It was just after 1am on February 27th 2008. I was still up and at my computer when I heard what sounded like a loud crash. My first thought was that my noisy downstairs neighbours were playing silly buggers again, but then everything started to shake. The earthquake – for that was indeed what it was – only lasted a few seconds, but it was strong enough to make its impact felt in large parts of the UK.
At a magnitude of 5.2, the earthquake I and many others felt that night, although deeply disconcerting, was absolutely nothing compared to the massive quakes experienced in recent months and years by countries as diverse as Haiti, Chile, New Zealand, and now Japan (in fact, some of the many and continuing aftershocks that have resulted from Friday’s terrible Japanese quake have been significantly more powerful than that).

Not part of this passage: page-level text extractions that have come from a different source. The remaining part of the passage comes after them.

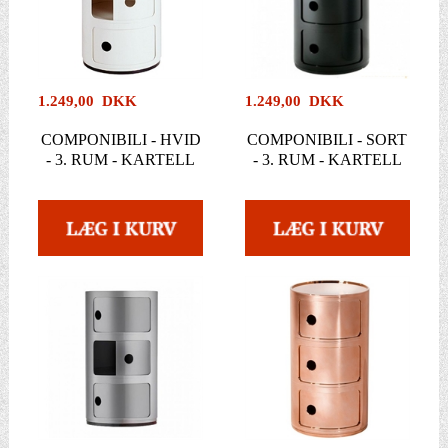
1.249,00 DKK
1.249,00 DKK
COMPONIBILI - HVID
COMPONIBILI - SORT
- 3. RUM - KARTELL
- 3. RUM - KARTELL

As a demonstration of the enormous and unstoppable power of nature, the sheer destructive force of the earthquake and tsunami that hit Japan on Friday was truly awesome (in the original sense of that word) – and, scientifically, as it reached a magnitude of 9.0, it was also one of the most powerful recorded quakes of the last 100 years or so.
The results of this powerful earthquake have been devastating, even in a country as well-prepared for and as used to earthquakes as Japan. Many settlements on the affected coastline have been swept away by tsunami waves up to ten metres high, and a number of the country’s network of nuclear power stations have been seriously (possibly catastrophically) damaged by the quake.